Although sulfated hydrogels hold great promise in cartilage and IVD tissue engineering research concerning sustained drug release and phenotypic support, high costs and batch-to-batch variability associated with isolation from tissues are major limitations. Hence, extensive efforts have been made to create sulfated hydrogels in the laboratory, allowing for better control over sulfation degrees and tunability of their properties. Common limitations of sulfated hydrogels are inferior mechanical properties and fast degradation. With the ultimate goal of sulfated hydrogel research being clinical translation, future research will have to focus on circumventing these challenges. However, promising first approaches have already been developed, including the use of co-polymers or alternative crosslinking methods (including photo-crosslinking), as well as fiber- or nanotube-based reinforcement of sulfated hydrogels.

Furthermore, future activities will likely target the incorporation of positively charged therapeutics other than growth factors. Slow-release systems for Etanercept, a positively charged drug used to treat rheumatoid arthritis and other inflammatory diseases, could be investigated in the future. Other positively charged agents including Hydrocortisone (anti-inflammatory drug) and Lidocaine (anesthetic) have already been tested using different types of hydrogels and could next be embedded in sulfated hydrogels. Lidocaine, for example, is occasionally used for intra-articular injections but holds a high risk of toxicity that could be limited through controlled release by using sulfated hydrogels as a carrier material.

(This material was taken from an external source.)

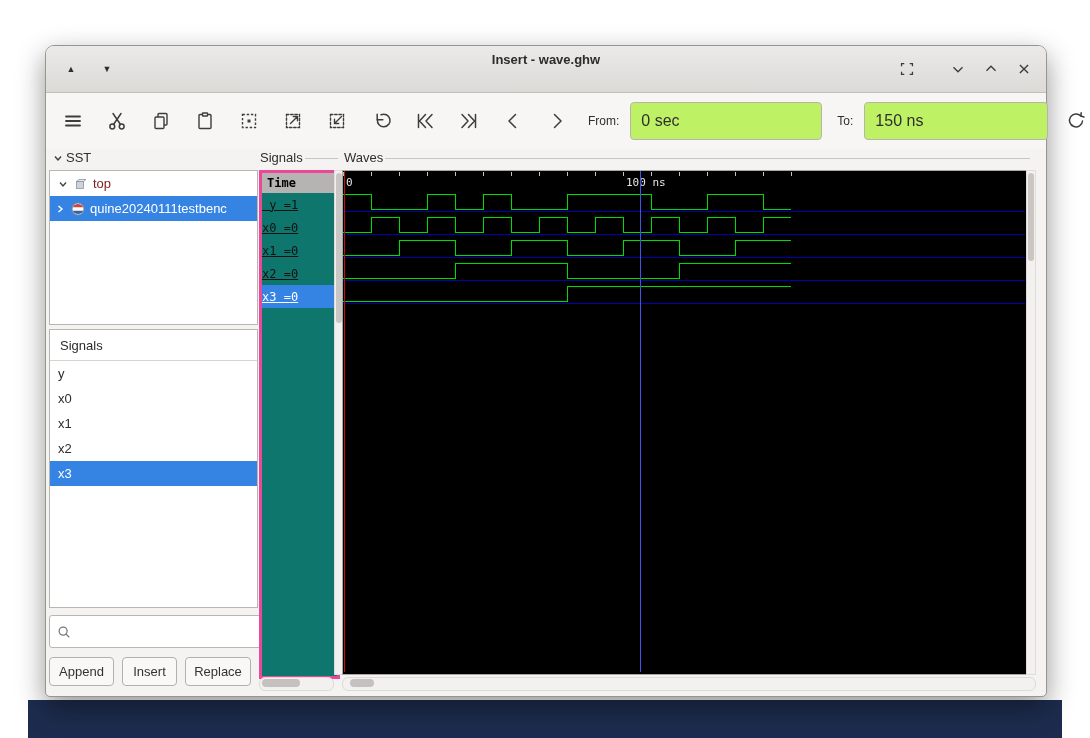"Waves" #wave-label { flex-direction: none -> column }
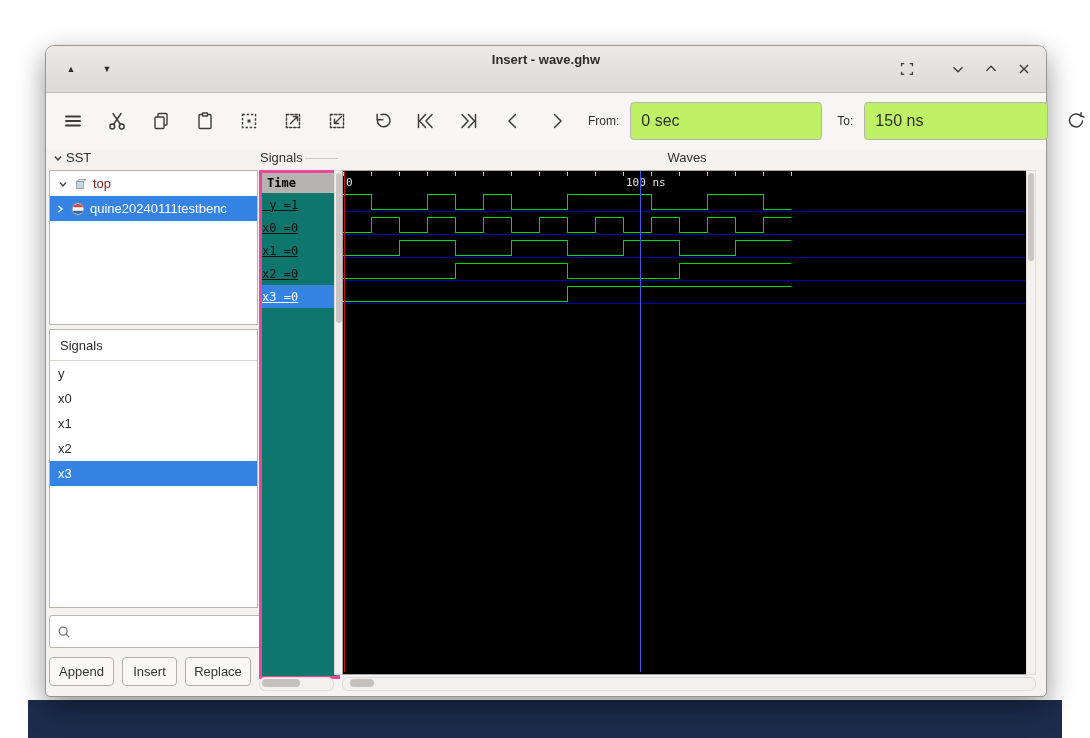"y =1" .value-row { padding-left: none -> 5px; text-decoration: underline -> none }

Lastly, upon development of improved sulfated hydrogels, their use as bioinks will require the identification of 3D bioprinting process parameters that help replicate the morphology of the envisioned tissues. As detailed before, electrospraying and electrospinning can be used to generate stand-alone structures. However, additional consideration should be made to incorporating electrospinning/-spraying in the process of 3D bioprinting to ultimately fabricate hybrid tissue engineering constructs for cartilage and IVD regeneration. Such constructs may hold promise to better address the mechanical and morphological characteristics of native cartilage and the IVD.

In summary, sulfated hydrogels are promising biomaterials that may help overcome some of the current limitations in cartilage and IVD tissue engineering, repair, and regeneration, especially if sophisticated (e.g., hybrid) biofabrication methods are employed.